I’m writing this on my lunch break sitting in a plastic chair outside Courtroom 2 at Hove Trial Centre. At any moment after 2pm, a tannoy could summon us into the courtroom itself to hear the verdict in a rape trial. Precisely when this happens will depend entirely on when the jury reaches that verdict. It could be within minutes. Or some time before the court closes at 4pm. Or tomorrow.
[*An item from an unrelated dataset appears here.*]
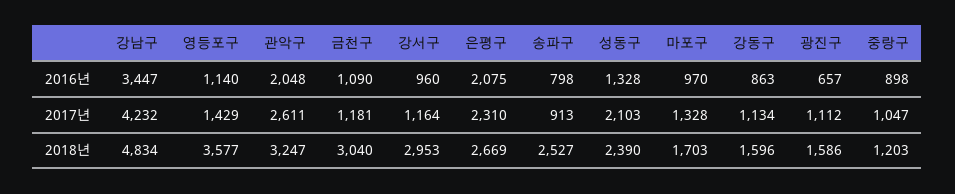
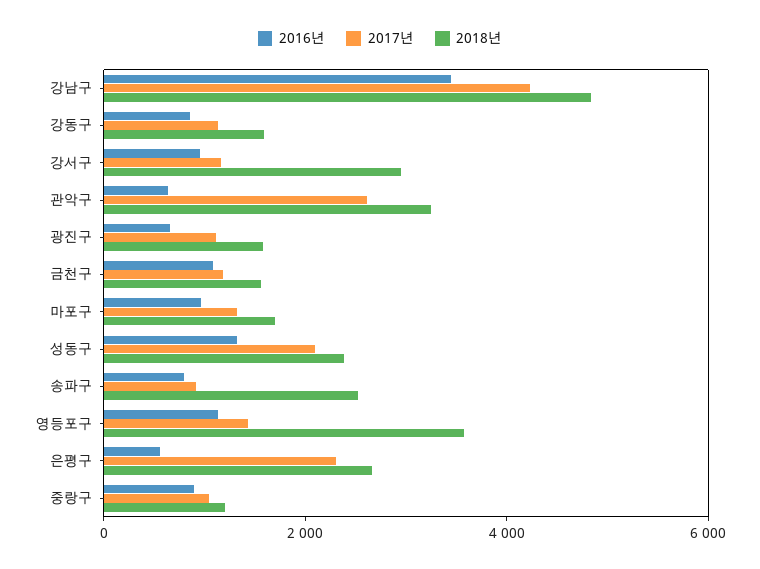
2016년, 관악구: 2048 -> 500
2016년, 은평구: 2075 -> 500
2018년, 금천구: 3040 -> 1500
Or perhaps next week.

I’ve been a journalist for nearly thirty years now, and days like this still make me a little nervous. But here’s why I think that nerves can be a good thing.

  1. Feeling nerves shows you still care. Nerves are often created by an awareness of the emotions around you, and that can create empathy. For the people sitting here, today, this isn’t Wednesday’s news story — this is a defining moment in their lives. It’s good to be reminded of that. (The defendant’s family are sitting downstairs, the alleged victim’s family sitting two rows from me upstairs.)
  2. Conquering the nerves can give positive results. I’ve quietly introduced myself to both families, to reassure them in case they’ve been spooked by my BBC badge, or wanted to ask me anything about the reporting of this case. Yes, it took a deep breath on my part; it always does. But the response has been warmer than you might imagine.
  3. If you’re nervous, you’re learning. As one BBC training guru once told me, it’s only when you step outside your own comfort zone that you add to your skill set.
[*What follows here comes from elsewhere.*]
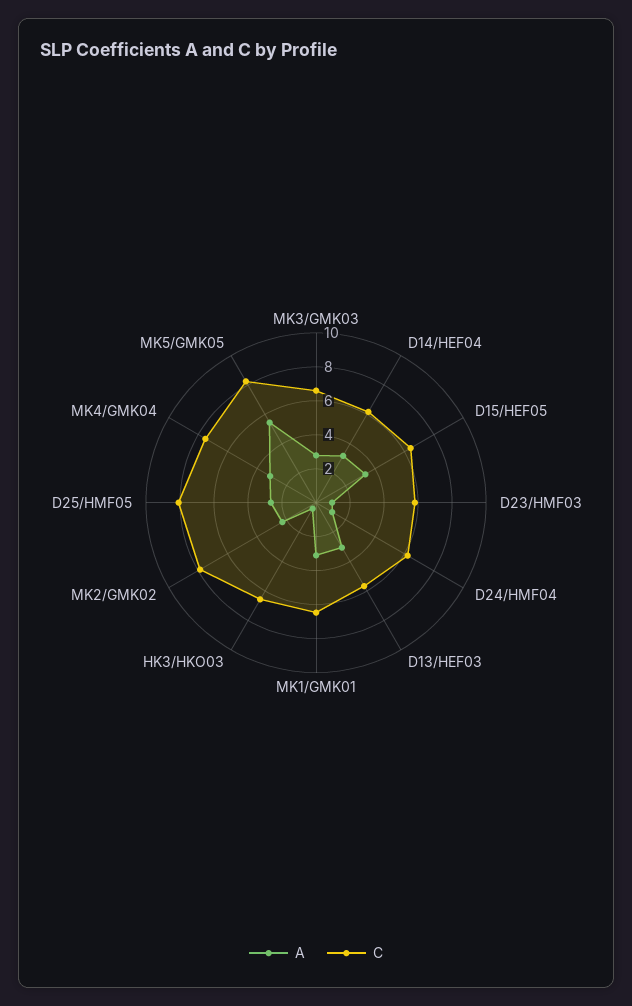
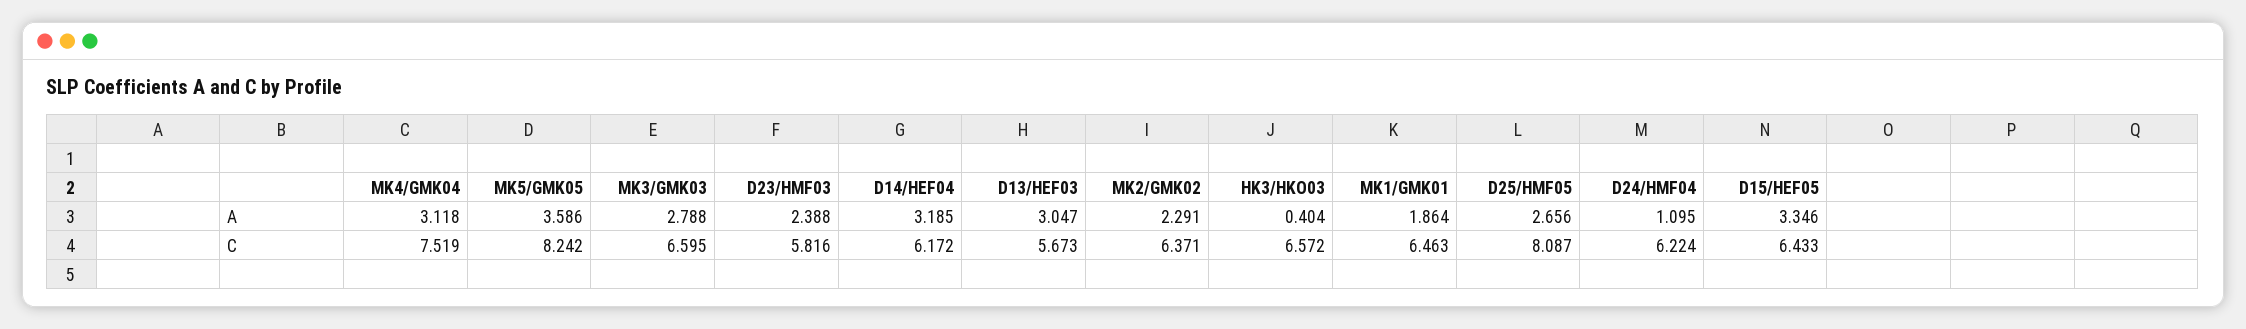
A, D23/HMF03: 1 -> 2.388
A, MK1/GMK01: 3 -> 1.864
C, MK2/GMK02: 8 -> 6.371
A, MK5/GMK05: 5.5 -> 3.586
You may think this is all nonsense, and that confidence is the only emotion you should aim to feel at work. But either way, here’s my tip on what to do when you are nervous.

Smile, and look people in the eye.

Ahead of a big job interview, a public presentation, a sporting performance — or introducing yourself to two families who may not particularly want to meet you — it’s the best way I’ve found of ensuring that nerves recharge my batteries, rather than drain them, and that the charge created is a positive one.